• **REQUIREMENT**
Restate all of the entries verbatim.
EXERCISE INPUT Block Start
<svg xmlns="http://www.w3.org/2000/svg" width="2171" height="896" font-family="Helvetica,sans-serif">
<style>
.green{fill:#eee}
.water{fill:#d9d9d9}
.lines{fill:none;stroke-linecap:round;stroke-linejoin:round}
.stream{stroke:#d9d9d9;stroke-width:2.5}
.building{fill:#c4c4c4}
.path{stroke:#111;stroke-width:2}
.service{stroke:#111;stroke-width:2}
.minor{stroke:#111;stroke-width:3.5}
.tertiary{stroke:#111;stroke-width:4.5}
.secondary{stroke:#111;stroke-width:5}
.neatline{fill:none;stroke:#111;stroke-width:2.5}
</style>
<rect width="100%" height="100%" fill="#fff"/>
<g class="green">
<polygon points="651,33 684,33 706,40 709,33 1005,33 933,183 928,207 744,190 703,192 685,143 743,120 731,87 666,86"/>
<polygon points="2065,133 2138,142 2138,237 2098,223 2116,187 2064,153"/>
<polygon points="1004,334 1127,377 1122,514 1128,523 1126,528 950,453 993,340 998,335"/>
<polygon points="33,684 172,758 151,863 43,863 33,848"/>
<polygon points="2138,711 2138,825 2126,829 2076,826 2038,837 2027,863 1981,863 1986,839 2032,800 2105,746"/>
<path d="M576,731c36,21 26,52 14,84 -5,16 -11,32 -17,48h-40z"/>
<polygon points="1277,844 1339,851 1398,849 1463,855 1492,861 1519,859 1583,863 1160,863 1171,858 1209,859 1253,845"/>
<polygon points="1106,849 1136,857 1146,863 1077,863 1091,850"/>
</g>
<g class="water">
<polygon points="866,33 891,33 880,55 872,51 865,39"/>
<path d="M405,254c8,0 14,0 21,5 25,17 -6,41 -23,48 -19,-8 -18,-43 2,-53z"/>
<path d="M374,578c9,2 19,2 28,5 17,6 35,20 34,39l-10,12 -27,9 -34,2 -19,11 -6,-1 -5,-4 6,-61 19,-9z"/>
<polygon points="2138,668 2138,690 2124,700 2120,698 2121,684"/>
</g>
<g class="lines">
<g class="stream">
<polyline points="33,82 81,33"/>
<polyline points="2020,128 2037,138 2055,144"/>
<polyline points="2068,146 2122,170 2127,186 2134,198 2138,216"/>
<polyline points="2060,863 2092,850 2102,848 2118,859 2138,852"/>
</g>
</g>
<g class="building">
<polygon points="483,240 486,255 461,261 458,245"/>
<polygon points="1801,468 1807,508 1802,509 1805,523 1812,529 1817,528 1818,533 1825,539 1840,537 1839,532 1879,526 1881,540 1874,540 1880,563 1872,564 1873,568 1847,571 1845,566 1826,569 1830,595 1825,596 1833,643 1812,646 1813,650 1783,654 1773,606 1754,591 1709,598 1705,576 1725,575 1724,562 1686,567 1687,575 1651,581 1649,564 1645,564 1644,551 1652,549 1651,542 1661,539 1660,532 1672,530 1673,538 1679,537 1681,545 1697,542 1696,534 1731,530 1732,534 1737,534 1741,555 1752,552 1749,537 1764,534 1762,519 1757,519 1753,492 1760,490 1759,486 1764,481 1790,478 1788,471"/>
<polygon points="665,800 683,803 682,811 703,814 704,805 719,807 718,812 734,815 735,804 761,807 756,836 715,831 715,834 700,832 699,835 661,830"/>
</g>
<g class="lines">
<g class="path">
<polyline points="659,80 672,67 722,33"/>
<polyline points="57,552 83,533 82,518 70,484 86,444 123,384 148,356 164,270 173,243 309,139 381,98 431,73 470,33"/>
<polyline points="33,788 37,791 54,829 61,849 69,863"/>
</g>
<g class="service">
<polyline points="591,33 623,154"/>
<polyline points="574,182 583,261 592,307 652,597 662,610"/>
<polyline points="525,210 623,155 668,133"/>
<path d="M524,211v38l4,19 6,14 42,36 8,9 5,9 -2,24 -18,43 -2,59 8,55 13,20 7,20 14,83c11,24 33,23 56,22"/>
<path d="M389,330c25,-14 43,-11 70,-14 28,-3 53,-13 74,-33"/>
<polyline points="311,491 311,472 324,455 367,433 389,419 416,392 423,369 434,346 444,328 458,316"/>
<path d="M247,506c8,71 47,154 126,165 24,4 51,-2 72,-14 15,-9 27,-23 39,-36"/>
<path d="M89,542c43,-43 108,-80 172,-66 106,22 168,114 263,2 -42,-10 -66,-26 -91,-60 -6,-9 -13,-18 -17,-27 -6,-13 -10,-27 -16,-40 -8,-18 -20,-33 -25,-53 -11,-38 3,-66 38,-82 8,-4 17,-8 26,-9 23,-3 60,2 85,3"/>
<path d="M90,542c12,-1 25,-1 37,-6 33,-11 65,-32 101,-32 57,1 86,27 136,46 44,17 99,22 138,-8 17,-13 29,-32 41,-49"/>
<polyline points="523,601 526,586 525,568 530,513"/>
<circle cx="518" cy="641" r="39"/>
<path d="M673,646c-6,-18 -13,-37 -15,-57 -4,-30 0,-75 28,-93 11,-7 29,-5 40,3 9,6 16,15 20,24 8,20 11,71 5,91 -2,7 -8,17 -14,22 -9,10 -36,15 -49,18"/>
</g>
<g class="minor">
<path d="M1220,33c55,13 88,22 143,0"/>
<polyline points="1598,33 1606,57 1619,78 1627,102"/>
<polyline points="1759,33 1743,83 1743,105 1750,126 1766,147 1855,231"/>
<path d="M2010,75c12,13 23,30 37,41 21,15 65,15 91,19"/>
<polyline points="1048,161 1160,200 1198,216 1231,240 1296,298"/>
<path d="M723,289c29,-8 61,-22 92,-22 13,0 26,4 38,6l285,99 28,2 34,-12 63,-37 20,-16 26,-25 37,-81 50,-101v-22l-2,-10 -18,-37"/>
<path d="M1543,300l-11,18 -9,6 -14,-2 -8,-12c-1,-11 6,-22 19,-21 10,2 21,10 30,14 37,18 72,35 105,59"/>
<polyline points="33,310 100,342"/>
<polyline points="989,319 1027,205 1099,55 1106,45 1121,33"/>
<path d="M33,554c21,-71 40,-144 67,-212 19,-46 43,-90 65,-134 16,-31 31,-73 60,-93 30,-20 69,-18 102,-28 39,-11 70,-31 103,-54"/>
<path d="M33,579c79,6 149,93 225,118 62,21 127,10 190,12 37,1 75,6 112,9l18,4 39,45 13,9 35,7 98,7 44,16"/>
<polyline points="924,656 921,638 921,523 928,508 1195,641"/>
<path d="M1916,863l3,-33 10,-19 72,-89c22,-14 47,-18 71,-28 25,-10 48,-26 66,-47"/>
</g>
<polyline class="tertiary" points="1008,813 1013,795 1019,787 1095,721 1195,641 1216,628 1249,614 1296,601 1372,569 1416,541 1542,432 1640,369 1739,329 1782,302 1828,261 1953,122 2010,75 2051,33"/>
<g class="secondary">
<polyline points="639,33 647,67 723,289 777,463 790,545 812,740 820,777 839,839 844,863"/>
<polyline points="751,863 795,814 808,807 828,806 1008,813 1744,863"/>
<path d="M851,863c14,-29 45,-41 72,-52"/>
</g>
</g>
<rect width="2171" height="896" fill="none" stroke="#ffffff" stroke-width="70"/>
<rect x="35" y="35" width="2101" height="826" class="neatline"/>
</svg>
EXERCISE INPUT Block End
• **WRITTEN SOLUTION**
<svg xmlns="http://www.w3.org/2000/svg" width="2171" height="896" font-family="Helvetica,sans-serif">
<style>
.green{fill:#eee}
.water{fill:#d9d9d9}
.lines{fill:none;stroke-linecap:round;stroke-linejoin:round}
.stream{stroke:#d9d9d9;stroke-width:2.5}
.building{fill:#c4c4c4}
.path{stroke:#111;stroke-width:2}
.service{stroke:#111;stroke-width:2}
.minor{stroke:#111;stroke-width:3.5}
.tertiary{stroke:#111;stroke-width:4.5}
.secondary{stroke:#111;stroke-width:5}
.neatline{fill:none;stroke:#111;stroke-width:2.5}
</style>
<rect width="100%" height="100%" fill="#fff"/>
<g class="green">
<polygon points="651,33 684,33 706,40 709,33 1005,33 933,183 928,207 744,190 703,192 685,143 743,120 731,87 666,86"/>
<polygon points="2065,133 2138,142 2138,237 2098,223 2116,187 2064,153"/>
<polygon points="1004,334 1127,377 1122,514 1128,523 1126,528 950,453 993,340 998,335"/>
<polygon points="33,684 172,758 151,863 43,863 33,848"/>
<polygon points="2138,711 2138,825 2126,829 2076,826 2038,837 2027,863 1981,863 1986,839 2032,800 2105,746"/>
<path d="M576,731c36,21 26,52 14,84 -5,16 -11,32 -17,48h-40z"/>
<polygon points="1277,844 1339,851 1398,849 1463,855 1492,861 1519,859 1583,863 1160,863 1171,858 1209,859 1253,845"/>
<polygon points="1106,849 1136,857 1146,863 1077,863 1091,850"/>
</g>
<g class="water">
<polygon points="866,33 891,33 880,55 872,51 865,39"/>
<path d="M405,254c8,0 14,0 21,5 25,17 -6,41 -23,48 -19,-8 -18,-43 2,-53z"/>
<path d="M374,578c9,2 19,2 28,5 17,6 35,20 34,39l-10,12 -27,9 -34,2 -19,11 -6,-1 -5,-4 6,-61 19,-9z"/>
<polygon points="2138,668 2138,690 2124,700 2120,698 2121,684"/>
</g>
<g class="lines">
<g class="stream">
<polyline points="33,82 81,33"/>
<polyline points="2020,128 2037,138 2055,144"/>
<polyline points="2068,146 2122,170 2127,186 2134,198 2138,216"/>
<polyline points="2060,863 2092,850 2102,848 2118,859 2138,852"/>
</g>
</g>
<g class="building">
<polygon points="483,240 486,255 461,261 458,245"/>
<polygon points="1801,468 1807,508 1802,509 1805,523 1812,529 1817,528 1818,533 1825,539 1840,537 1839,532 1879,526 1881,540 1874,540 1880,563 1872,564 1873,568 1847,571 1845,566 1826,569 1830,595 1825,596 1833,643 1812,646 1813,650 1783,654 1773,606 1754,591 1709,598 1705,576 1725,575 1724,562 1686,567 1687,575 1651,581 1649,564 1645,564 1644,551 1652,549 1651,542 1661,539 1660,532 1672,530 1673,538 1679,537 1681,545 1697,542 1696,534 1731,530 1732,534 1737,534 1741,555 1752,552 1749,537 1764,534 1762,519 1757,519 1753,492 1760,490 1759,486 1764,481 1790,478 1788,471"/>
<polygon points="665,800 683,803 682,811 703,814 704,805 719,807 718,812 734,815 735,804 761,807 756,836 715,831 715,834 700,832 699,835 661,830"/>
</g>
<g class="lines">
<g class="path">
<polyline points="659,80 672,67 722,33"/>
<polyline points="57,552 83,533 82,518 70,484 86,444 123,384 148,356 164,270 173,243 309,139 381,98 431,73 470,33"/>
<polyline points="33,788 37,791 54,829 61,849 69,863"/>
</g>
<g class="service">
<polyline points="591,33 623,154"/>
<polyline points="574,182 583,261 592,307 652,597 662,610"/>
<polyline points="525,210 623,155 668,133"/>
<path d="M524,211v38l4,19 6,14 42,36 8,9 5,9 -2,24 -18,43 -2,59 8,55 13,20 7,20 14,83c11,24 33,23 56,22"/>
<path d="M389,330c25,-14 43,-11 70,-14 28,-3 53,-13 74,-33"/>
<polyline points="311,491 311,472 324,455 367,433 389,419 416,392 423,369 434,346 444,328 458,316"/>
<path d="M247,506c8,71 47,154 126,165 24,4 51,-2 72,-14 15,-9 27,-23 39,-36"/>
<path d="M89,542c43,-43 108,-80 172,-66 106,22 168,114 263,2 -42,-10 -66,-26 -91,-60 -6,-9 -13,-18 -17,-27 -6,-13 -10,-27 -16,-40 -8,-18 -20,-33 -25,-53 -11,-38 3,-66 38,-82 8,-4 17,-8 26,-9 23,-3 60,2 85,3"/>
<path d="M90,542c12,-1 25,-1 37,-6 33,-11 65,-32 101,-32 57,1 86,27 136,46 44,17 99,22 138,-8 17,-13 29,-32 41,-49"/>
<polyline points="523,601 526,586 525,568 530,513"/>
<circle cx="518" cy="641" r="39"/>
<path d="M673,646c-6,-18 -13,-37 -15,-57 -4,-30 0,-75 28,-93 11,-7 29,-5 40,3 9,6 16,15 20,24 8,20 11,71 5,91 -2,7 -8,17 -14,22 -9,10 -36,15 -49,18"/>
</g>
<g class="minor">
<path d="M1220,33c55,13 88,22 143,0"/>
<polyline points="1598,33 1606,57 1619,78 1627,102"/>
<polyline points="1759,33 1743,83 1743,105 1750,126 1766,147 1855,231"/>
<path d="M2010,75c12,13 23,30 37,41 21,15 65,15 91,19"/>
<polyline points="1048,161 1160,200 1198,216 1231,240 1296,298"/>
<path d="M723,289c29,-8 61,-22 92,-22 13,0 26,4 38,6l285,99 28,2 34,-12 63,-37 20,-16 26,-25 37,-81 50,-101v-22l-2,-10 -18,-37"/>
<path d="M1543,300l-11,18 -9,6 -14,-2 -8,-12c-1,-11 6,-22 19,-21 10,2 21,10 30,14 37,18 72,35 105,59"/>
<polyline points="33,310 100,342"/>
<polyline points="989,319 1027,205 1099,55 1106,45 1121,33"/>
<path d="M33,554c21,-71 40,-144 67,-212 19,-46 43,-90 65,-134 16,-31 31,-73 60,-93 30,-20 69,-18 102,-28 39,-11 70,-31 103,-54"/>
<path d="M33,579c79,6 149,93 225,118 62,21 127,10 190,12 37,1 75,6 112,9l18,4 39,45 13,9 35,7 98,7 44,16"/>
<polyline points="924,656 921,638 921,523 928,508 1195,641"/>
<path d="M1916,863l3,-33 10,-19 72,-89c22,-14 47,-18 71,-28 25,-10 48,-26 66,-47"/>
</g>
<polyline class="tertiary" points="1008,813 1013,795 1019,787 1095,721 1195,641 1216,628 1249,614 1296,601 1372,569 1416,541 1542,432 1640,369 1739,329 1782,302 1828,261 1953,122 2010,75 2051,33"/>
<g class="secondary">
<polyline points="639,33 647,67 723,289 777,463 790,545 812,740 820,777 839,839 844,863"/>
<polyline points="751,863 795,814 808,807 828,806 1008,813 1744,863"/>
<path d="M851,863c14,-29 45,-41 72,-52"/>
</g>
</g>
<rect width="2171" height="896" fill="none" stroke="#ffffff" stroke-width="70"/>
<rect x="35" y="35" width="2101" height="826" class="neatline"/>
</svg>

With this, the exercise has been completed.